Je garde des souvenirs tendres de ces mois passés au bord de l’océan, à jouer dans le magasin familial, à manger les plats concoctés par mon abuelita, à explorer le jardin aux plantes tropicales et merveilleuses, à courir dans cette vaste maison pour en découvrir tous les trésors. Les fruits étranges, succulents, les plats colorés, épicés, les parfums riches, fleuris, l’air humide. Un quotidien dans lequel je me laissais bercer, qui m’habitais, m’enivrais.

L’odeur de cette maison me hante, m’envahit parfois au détour d’une rue et me ramène à ces temps de douce insouciance. Douce insouciance, douce nostalgie, douce tristesse aussi.

La tristesse de devoir dire au revoir une fois l’été fini, de se demander s’il ne s’agirait pas plutôt d’un adieu, de ne pas savoir quand et si on se reverrait.

Je me rappelle chaque fois que j’y allais d’être émerveillée par l’ébullition de ce pays, par l’énergie qui animait les rues, le joyeux désordre et la lumière cuisante, brûlante. Jaune et claire, elle donnait à la ville la teinte d’une photo ancienne. Je me souviens de la musique qui ne cessait jamais de résonner, que ce soit la journée dans les magasins ou le soir dans les cantinas.

Ces rues, elles me fascinaient. Couvertes de sable et de poussière, animées par les vendeurs ambulants, riches de l’odeur des amandiers sous l’ombre desquels les passants se reposaient. Il y avait toujours des chiens errants, des poules, des chats, des chevaux. Toujours de la vie et de la pagaille, là où en France, les rues sont plus souvent proprettes et contrôlées, contenues.

Cette énergie, je la retrouve ici, dans le nord est du Brésil.

La lumière n’est pas la même, l’odeur est différente. La musique vibre autant au son de l’accordéon mais moins à celui des trompettes. Ce n’est pas tout à fait pareil, ce ne le sera jamais vraiment, mais dans le fond, cette ébullition est bien présente, cette énergie si bonnement latino américaine.

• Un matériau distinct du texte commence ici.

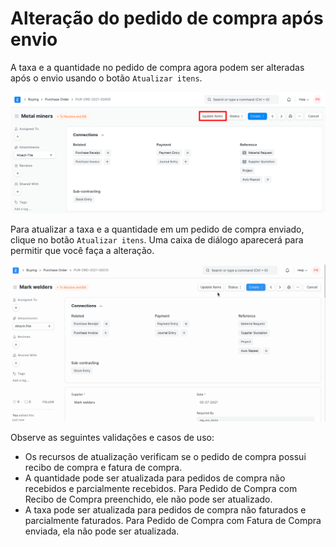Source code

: # Alteração do pedido de compra após envio



A taxa e a quantidade no pedido de compra agora podem ser alteradas após o envio usando o botão `Atualizar itens`.


![Atualizar itens](/files/po-update-items.png)


Para atualizar a taxa e a quantidade em um pedido de compra enviado, clique no botão `Atualizar itens`. Uma caixa de diálogo aparecerá para permitir que você faça a alteração.


![Atualizar itens](/files/po-update-items-rate-and-qty.gif)


Observe as seguintes validações e casos de uso:


* Os recursos de atualização verificam se o pedido de compra possui recibo de compra e fatura de compra.
* A quantidade pode ser atualizada para pedidos de compra não recebidos e parcialmente recebidos. Para Pedido de Compra com Recibo de Compra preenchido, ele não pode ser atualizado.
* A taxa pode ser atualizada para pedidos de compra não faturados e parcialmente faturados. Para Pedido de Compra com Fatura de Compra enviada, ela não pode ser atualizada.



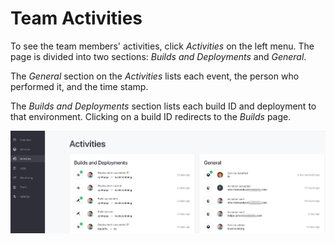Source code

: # Team Activities

To see the team members' activities, click _Activities_ on the left menu. The page is divided into two sections:  _Builds and Deployments_ and _General_.

The _General_ section on the _Activities_ lists each event, the person who performed it, and the time stamp.

The _Builds and Deployments_ section lists each build ID and deployment to that environment. Clicking on a build ID redirects to the _Builds_ page.

![Figure 1: The Activities tab shows your team's activities.](./team-activities/images/01.png)
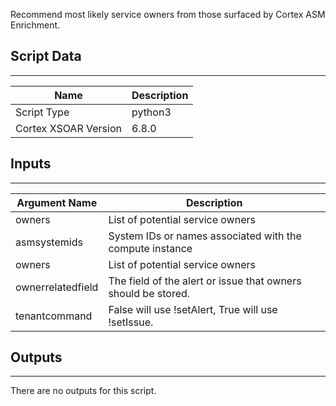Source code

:Recommend most likely service owners from those surfaced by Cortex ASM Enrichment.

## Script Data

---

| **Name** | **Description** |
| --- | --- |
| Script Type | python3 |
| Cortex XSOAR Version | 6.8.0 |

## Inputs

---

| **Argument Name** | **Description** |
| --- | --- |
| owners | List of potential service owners |
| asmsystemids | System IDs or names associated with the compute instance |
| owners | List of potential service owners |
| ownerrelatedfield | The field of the alert or issue that owners should be stored. |
| tenantcommand | False will use !setAlert, True will use !setIssue. |

## Outputs

---
There are no outputs for this script.
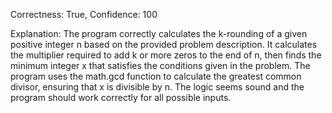 Correctness: True, Confidence: 100

Explanation: The program correctly calculates the k-rounding of a given positive integer n based on the provided problem description. It calculates the multiplier required to add k or more zeros to the end of n, then finds the minimum integer x that satisfies the conditions given in the problem. The program uses the math.gcd function to calculate the greatest common divisor, ensuring that x is divisible by n. The logic seems sound and the program should work correctly for all possible inputs.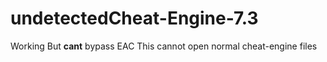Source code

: # undetectedCheat-Engine-7.3
Working But **cant** bypass EAC
This cannot open normal cheat-engine files
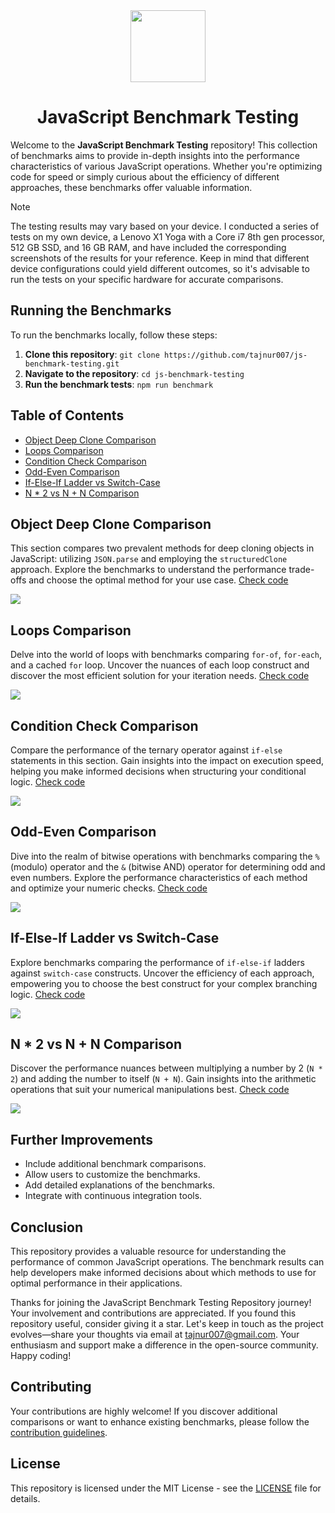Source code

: <div align="center">
  <img src='./assets/images/logo-js-benchmark.png' width='120px' height='115px'>
  <h1>JavaScript Benchmark Testing</h1>
</div>

Welcome to the **JavaScript Benchmark Testing** repository! This collection of benchmarks aims to provide in-depth insights into the performance characteristics of various JavaScript operations. Whether you're optimizing code for speed or simply curious about the efficiency of different approaches, these benchmarks offer valuable information.

> [!NOTE]
> The testing results may vary based on your device. I conducted a series of tests on my own device, a Lenovo X1 Yoga with a Core i7 8th gen processor, 512 GB SSD, and 16 GB RAM, and have included the corresponding screenshots of the results for your reference. Keep in mind that different device configurations could yield different outcomes, so it's advisable to run the tests on your specific hardware for accurate comparisons.

## Running the Benchmarks

To run the benchmarks locally, follow these steps:

1. **Clone this repository**: `git clone https://github.com/tajnur007/js-benchmark-testing.git`
2. **Navigate to the repository**: `cd js-benchmark-testing`
3. **Run the benchmark tests**: `npm run benchmark`

## Table of Contents

- [Object Deep Clone Comparison](#object-deep-clone-comparison)
- [Loops Comparison](#loops-comparison)
- [Condition Check Comparison](#condition-check-comparison)
- [Odd-Even Comparison](#odd-even-comparison)
- [If-Else-If Ladder vs Switch-Case](#if-else-if-ladder-vs-switch-case)
- [N * 2 vs N + N Comparison](#n--2-vs-n--n-comparison)

## Object Deep Clone Comparison

This section compares two prevalent methods for deep cloning objects in JavaScript: utilizing `JSON.parse` and employing the `structuredClone` approach. Explore the benchmarks to understand the performance trade-offs and choose the optimal method for your use case. [Check code](./tests/deep-clone.js)

<div>
  <img src='./assets/images/deep-clone.png'>
</div>

## Loops Comparison

Delve into the world of loops with benchmarks comparing `for-of`, `for-each`, and a cached `for` loop. Uncover the nuances of each loop construct and discover the most efficient solution for your iteration needs. [Check code](./tests/for-loop-comparison.js)

<div>
  <img src='./assets/images/loop.png'>
</div>

## Condition Check Comparison

Compare the performance of the ternary operator against `if-else` statements in this section. Gain insights into the impact on execution speed, helping you make informed decisions when structuring your conditional logic. [Check code](./tests/ternary-operator-vs-if-else.js)

<div>
  <img src='./assets/images/conditional.png'>
</div>

## Odd-Even Comparison

Dive into the realm of bitwise operations with benchmarks comparing the `%` (modulo) operator and the `&` (bitwise AND) operator for determining odd and even numbers. Explore the performance characteristics of each method and optimize your numeric checks. [Check code](./tests/odd-even-comparison.js)

<div>
  <img src='./assets/images/odd-even.png'>
</div>

## If-Else-If Ladder vs Switch-Case

Explore benchmarks comparing the performance of `if-else-if` ladders against `switch-case` constructs. Uncover the efficiency of each approach, empowering you to choose the best construct for your complex branching logic. [Check code](./tests/if-else-if-vs-switch-case.js)

<div>
  <img src='./assets/images/if-else-if-vs-switch-case.png'>
</div>

## N * 2 vs N + N Comparison

Discover the performance nuances between multiplying a number by 2 (`N * 2`) and adding the number to itself (`N + N`). Gain insights into the arithmetic operations that suit your numerical manipulations best. [Check code](./tests/n-times-two-vs-n-plus-n.js)

<div>
  <img src='./assets/images/n-times-2-vs-n-plus-n.png'>
</div>

## Further Improvements

- Include additional benchmark comparisons.
- Allow users to customize the benchmarks.
- Add detailed explanations of the benchmarks.
- Integrate with continuous integration tools.

## Conclusion

This repository provides a valuable resource for understanding the performance of common JavaScript operations. The benchmark results can help developers make informed decisions about which methods to use for optimal performance in their applications.

Thanks for joining the JavaScript Benchmark Testing Repository journey! Your involvement and contributions are appreciated. If you found this repository useful, consider giving it a star. Let's keep in touch as the project evolves—share your thoughts via email at <a href='mailto:tajnur007@gmail.com' target='_blank'>tajnur007@gmail.com</a>. Your enthusiasm and support make a difference in the open-source community. Happy coding!

## Contributing

Your contributions are highly welcome! If you discover additional comparisons or want to enhance existing benchmarks, please follow the [contribution guidelines](CONTRIBUTING.md).

## License

This repository is licensed under the MIT License - see the [LICENSE](LICENSE) file for details.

Car non contente d’être déjà partagée entre la France et le Mexique, j’ai rajouté le Brésil comme pays d’adoption, pays qui a su me prendre aux tripes, capturer une partie de mon imaginaire et de mon cœur aussi, bien sûr.

Voilà en tout près de trois ans que j’y vis, malgré des allées et venues entre les deux continents. Plus de six ans d’une relation comme nulle autre, d’une paixão sans cesse renouvelée, avec cet homme sincère et ouvert, à la voix rauque, aux yeux curieux et rieurs, habité de ce petit grain d’abandon et de liberté.

J’aime être ici au moins autant que parfois je le déteste. La distance, les au revoir, la peur d’être loin, de perdre de vue certains qui nous sont chers, la tristesse de ne pas être présente dans les bons moments comme dans les difficiles, dans les moments simples et dans tous ceux qui sont partagés… Tout cela est plus que jamais réel, douloureux, vertigineux.

C’est un sentiment qui m’a toujours accompagné, souvent taraudé et que j’apprends à dompter petit à petit, à accepter et à intégrer.

C’est un sentiment partagé par beaucoup, par tous ceux qui ont voyagé, qui ont grandi dans des familles mélangées, riches de leurs cultures, mais toujours un peu nostalgiques d’un certain ailleurs. Il fait mal parfois, ce sentiment, même s’il en vaut bien la peine.

Car il implique des rencontres, des escapades parfois brèves et parfois plus longues. Il nous parle de terres lointaines et inconnues, qui n’attendent que de murmurer leurs secrets. Il porte l’écho d’histoires d’amour et de déchirement, d’histoires de passion, de celles qui nous serrent le cœur et le font battre plus fort.

Douce distance, doute infini, un océan qui sépare ou bien nous unit.